Having a PR professional handling your customer service doesn't always go smoothly. When a PlayStation controller peripheral missed its planned launch date, one customer with a pre-order contacted the manufacturer's

marketing firm to see whether he would be able to get his product by Christmas. The resulting exchange with Ocean Marketing's Paul Christoforo devolved into insults and name-calling ("Grow up you look like a complete child bro," the rep writes at one point), and quickly spread on social networks and in the video game press. The manufacturer, N-Control, soon cut ties with the marketing firm and offered a $10 discount to everyone with a pre-order, salvaging its standing among gamers.
Photo: Ocean Marketing | N-Control

Sir Patrick Stewart, the acclaimed actor best known for his turn as Captain Jean-Luc Picard in Star Trek: The Next Generation, just wanted Time Warner to come and hook up his cable. But after waiting 36 hours for the cable guy to show up, he fired off an angry tweet noting that the experience had caused him to "lose the will to live." Time Warner's Twitter customer service representatives quickly responded, but this particular customer's high-profile ensured that the dispute would go viral. More than 1,800 users retweeted the complaint, media outlets picked up the story, and even co-star LeVar Burton (visor-wearing engineer Geordi LaForge) chimed in to share his own gripes with the company. The lesson: Don't mess with the Enterprise.

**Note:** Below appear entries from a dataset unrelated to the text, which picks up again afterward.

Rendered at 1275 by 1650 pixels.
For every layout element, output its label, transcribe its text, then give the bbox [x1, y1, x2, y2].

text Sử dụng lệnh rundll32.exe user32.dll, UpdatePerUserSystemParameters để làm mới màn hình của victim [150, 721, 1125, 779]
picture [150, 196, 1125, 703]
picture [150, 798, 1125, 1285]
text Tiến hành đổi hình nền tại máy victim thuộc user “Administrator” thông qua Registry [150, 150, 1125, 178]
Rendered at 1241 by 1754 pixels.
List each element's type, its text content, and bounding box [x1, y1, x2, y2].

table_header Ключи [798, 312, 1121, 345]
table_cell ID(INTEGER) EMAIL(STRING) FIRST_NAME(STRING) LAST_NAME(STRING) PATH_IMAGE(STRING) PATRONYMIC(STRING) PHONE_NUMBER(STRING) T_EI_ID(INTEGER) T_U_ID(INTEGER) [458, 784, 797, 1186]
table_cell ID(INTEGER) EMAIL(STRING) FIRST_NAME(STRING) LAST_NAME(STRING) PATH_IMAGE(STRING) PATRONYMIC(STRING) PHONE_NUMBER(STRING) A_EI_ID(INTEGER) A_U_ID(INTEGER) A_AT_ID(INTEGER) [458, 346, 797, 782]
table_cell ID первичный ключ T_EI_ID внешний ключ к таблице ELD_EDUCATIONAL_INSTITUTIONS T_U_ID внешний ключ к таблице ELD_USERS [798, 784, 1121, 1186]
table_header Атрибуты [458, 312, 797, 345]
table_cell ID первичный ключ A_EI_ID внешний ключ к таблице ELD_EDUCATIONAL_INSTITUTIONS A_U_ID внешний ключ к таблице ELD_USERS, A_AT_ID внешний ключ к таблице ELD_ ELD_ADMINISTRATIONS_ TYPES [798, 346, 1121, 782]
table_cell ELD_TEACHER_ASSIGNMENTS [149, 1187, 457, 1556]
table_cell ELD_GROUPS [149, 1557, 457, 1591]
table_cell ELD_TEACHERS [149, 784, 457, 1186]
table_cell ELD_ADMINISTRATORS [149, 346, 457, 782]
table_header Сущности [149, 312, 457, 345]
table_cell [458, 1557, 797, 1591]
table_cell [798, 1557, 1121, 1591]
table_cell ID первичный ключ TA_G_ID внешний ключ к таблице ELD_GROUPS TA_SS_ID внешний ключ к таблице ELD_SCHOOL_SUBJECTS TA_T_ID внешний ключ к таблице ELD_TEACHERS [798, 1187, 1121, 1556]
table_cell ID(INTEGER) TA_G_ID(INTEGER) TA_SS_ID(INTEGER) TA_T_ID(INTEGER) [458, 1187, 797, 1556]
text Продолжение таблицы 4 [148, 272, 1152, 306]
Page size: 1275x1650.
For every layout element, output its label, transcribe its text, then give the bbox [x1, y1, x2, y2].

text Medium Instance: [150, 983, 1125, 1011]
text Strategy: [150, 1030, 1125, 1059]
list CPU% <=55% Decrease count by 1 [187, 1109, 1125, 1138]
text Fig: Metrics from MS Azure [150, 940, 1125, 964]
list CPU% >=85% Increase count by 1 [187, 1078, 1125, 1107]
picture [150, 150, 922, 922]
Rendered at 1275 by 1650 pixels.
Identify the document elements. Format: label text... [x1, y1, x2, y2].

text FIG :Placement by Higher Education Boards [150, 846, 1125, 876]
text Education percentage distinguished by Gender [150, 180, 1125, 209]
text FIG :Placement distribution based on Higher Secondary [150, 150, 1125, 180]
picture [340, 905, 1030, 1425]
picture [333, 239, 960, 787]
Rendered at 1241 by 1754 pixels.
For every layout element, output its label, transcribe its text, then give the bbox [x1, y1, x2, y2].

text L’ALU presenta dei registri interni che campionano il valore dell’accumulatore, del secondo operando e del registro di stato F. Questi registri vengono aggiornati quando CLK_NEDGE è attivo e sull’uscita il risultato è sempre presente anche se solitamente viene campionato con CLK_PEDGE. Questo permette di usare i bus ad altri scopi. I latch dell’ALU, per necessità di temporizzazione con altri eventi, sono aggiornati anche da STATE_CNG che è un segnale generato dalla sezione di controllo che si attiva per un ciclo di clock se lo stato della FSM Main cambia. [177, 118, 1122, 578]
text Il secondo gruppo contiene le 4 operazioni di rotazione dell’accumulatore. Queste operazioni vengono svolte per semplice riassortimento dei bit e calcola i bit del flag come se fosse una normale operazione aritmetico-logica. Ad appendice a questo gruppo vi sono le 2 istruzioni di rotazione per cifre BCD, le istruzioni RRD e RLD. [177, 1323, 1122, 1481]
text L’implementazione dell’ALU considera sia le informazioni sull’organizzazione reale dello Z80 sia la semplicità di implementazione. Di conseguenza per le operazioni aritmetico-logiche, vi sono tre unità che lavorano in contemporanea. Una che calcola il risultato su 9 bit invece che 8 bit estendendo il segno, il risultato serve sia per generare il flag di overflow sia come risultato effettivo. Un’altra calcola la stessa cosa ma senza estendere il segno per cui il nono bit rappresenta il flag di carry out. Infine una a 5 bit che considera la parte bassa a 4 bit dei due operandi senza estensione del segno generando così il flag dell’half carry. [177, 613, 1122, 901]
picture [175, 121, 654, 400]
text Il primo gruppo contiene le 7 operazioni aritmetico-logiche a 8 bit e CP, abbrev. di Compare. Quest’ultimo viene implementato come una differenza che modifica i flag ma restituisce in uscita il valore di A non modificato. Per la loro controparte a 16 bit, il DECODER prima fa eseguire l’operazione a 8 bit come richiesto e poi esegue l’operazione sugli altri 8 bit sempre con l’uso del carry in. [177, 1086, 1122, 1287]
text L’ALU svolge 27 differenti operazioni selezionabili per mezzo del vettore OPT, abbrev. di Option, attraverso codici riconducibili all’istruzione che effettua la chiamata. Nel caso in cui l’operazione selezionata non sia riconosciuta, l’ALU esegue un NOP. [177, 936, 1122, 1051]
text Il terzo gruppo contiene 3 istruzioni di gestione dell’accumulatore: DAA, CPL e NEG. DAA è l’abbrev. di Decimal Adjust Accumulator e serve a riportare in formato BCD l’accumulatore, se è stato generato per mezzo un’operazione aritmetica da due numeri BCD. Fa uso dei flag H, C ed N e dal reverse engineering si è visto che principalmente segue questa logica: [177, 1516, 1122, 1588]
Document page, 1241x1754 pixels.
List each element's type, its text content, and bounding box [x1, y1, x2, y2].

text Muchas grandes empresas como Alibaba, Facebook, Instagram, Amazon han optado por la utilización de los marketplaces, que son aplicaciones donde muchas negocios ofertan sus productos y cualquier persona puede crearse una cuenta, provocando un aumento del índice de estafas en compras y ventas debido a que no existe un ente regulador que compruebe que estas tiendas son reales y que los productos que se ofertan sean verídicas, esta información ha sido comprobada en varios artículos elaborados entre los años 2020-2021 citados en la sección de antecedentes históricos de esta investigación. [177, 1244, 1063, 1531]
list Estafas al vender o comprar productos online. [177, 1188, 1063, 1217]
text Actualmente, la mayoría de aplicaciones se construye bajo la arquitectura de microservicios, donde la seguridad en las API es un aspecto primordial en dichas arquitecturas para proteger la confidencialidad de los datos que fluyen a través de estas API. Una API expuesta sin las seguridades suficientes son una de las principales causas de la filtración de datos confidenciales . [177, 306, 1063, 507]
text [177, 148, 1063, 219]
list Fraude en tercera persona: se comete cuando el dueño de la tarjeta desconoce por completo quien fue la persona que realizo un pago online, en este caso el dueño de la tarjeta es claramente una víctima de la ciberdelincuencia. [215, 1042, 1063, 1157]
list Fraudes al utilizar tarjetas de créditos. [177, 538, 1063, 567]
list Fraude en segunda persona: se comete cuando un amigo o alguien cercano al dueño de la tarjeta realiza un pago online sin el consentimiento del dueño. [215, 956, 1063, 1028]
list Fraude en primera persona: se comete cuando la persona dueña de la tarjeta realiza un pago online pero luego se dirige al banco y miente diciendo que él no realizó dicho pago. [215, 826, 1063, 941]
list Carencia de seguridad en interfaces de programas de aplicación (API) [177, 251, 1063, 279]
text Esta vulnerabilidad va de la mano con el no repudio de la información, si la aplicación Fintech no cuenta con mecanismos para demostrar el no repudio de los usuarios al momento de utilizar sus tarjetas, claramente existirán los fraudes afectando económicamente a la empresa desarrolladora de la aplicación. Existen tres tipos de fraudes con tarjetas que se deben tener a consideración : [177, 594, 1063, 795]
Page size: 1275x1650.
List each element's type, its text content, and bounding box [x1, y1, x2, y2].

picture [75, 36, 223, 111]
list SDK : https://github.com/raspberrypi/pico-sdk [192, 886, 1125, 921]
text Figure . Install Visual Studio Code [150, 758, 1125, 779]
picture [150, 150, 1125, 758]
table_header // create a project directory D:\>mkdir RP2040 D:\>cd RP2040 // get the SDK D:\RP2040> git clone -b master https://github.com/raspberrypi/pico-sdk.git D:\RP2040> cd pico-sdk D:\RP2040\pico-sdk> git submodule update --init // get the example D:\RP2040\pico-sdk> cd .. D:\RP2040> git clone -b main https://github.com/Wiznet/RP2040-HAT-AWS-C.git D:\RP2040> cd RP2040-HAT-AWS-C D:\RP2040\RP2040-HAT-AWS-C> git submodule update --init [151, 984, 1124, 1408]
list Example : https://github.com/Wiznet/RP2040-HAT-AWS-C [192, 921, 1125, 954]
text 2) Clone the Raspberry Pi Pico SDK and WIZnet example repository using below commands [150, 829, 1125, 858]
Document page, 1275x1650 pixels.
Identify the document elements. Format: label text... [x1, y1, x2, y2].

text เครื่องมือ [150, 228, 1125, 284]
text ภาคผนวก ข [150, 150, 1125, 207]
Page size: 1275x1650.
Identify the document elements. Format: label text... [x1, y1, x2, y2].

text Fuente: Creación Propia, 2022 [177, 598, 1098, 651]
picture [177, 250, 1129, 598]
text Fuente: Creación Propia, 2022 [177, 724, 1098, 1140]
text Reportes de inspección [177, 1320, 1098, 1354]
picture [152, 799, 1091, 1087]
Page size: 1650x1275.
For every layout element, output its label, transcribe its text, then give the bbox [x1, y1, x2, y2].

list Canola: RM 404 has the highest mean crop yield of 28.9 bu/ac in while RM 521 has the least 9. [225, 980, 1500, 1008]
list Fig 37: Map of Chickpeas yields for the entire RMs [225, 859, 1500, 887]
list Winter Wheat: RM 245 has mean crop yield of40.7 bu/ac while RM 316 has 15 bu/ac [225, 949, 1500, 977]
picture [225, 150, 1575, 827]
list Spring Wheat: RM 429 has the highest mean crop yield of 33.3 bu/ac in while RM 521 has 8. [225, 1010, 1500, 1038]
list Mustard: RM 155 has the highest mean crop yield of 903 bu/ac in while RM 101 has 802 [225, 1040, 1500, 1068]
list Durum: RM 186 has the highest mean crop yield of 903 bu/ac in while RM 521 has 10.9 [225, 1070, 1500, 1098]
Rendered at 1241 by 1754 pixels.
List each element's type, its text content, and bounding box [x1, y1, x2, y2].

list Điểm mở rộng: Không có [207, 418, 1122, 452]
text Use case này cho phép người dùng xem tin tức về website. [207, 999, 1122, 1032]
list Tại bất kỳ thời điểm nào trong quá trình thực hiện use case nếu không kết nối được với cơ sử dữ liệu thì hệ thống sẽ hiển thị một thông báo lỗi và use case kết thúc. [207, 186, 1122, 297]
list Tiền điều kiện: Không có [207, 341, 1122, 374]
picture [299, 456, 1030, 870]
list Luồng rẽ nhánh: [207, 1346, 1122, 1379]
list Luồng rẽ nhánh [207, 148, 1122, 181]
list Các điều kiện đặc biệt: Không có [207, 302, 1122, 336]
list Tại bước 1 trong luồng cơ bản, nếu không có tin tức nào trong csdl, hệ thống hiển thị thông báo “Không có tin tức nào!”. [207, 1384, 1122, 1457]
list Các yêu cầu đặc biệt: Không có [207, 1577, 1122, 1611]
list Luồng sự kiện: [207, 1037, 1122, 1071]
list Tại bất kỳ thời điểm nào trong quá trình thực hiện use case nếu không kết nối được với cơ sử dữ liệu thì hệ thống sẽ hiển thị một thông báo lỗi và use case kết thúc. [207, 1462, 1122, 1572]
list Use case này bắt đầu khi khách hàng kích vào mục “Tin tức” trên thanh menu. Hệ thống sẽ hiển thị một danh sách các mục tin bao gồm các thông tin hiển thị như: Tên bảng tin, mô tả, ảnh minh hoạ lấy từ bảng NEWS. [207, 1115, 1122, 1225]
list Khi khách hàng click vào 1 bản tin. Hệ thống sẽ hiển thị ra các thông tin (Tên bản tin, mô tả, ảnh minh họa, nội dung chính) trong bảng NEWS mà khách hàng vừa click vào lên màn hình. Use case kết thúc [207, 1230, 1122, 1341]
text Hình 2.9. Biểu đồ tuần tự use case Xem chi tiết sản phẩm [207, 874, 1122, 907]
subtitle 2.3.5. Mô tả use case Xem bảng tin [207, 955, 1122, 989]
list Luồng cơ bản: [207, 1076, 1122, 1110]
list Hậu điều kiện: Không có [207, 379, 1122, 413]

Plenty of people find reasons to complain about shipping services during the holiday season. But it's not often that poor service is caught on film. That's what happened last Christmas season when a

security camera caught a FedEx employee tossing a package over the gate, smashing the computer monitor inside. The YouTube video went viral, and has racked up close to 9 million views to this point. FedEx was forced to respond, apologizing for the lousy service and promising to compensate the customer.

Social news site Reddit is known for occasionally making life miserable for companies behaving badly – observe, for instance, the role it played in leading a boycott against web registry GoDaddy for the company's support of the controversial Stop Online Piracy Act. But some companies find their fortunes lifted by appearing on the site. One user, for instance, contacted Amazon customer service after the US Postal Service lost his package; even though Amazon wasn't at fault, it gave him a full refund of the $25 purchase. A screenshot of the exchange has more than 800,000 views – not a bad PR return for $25.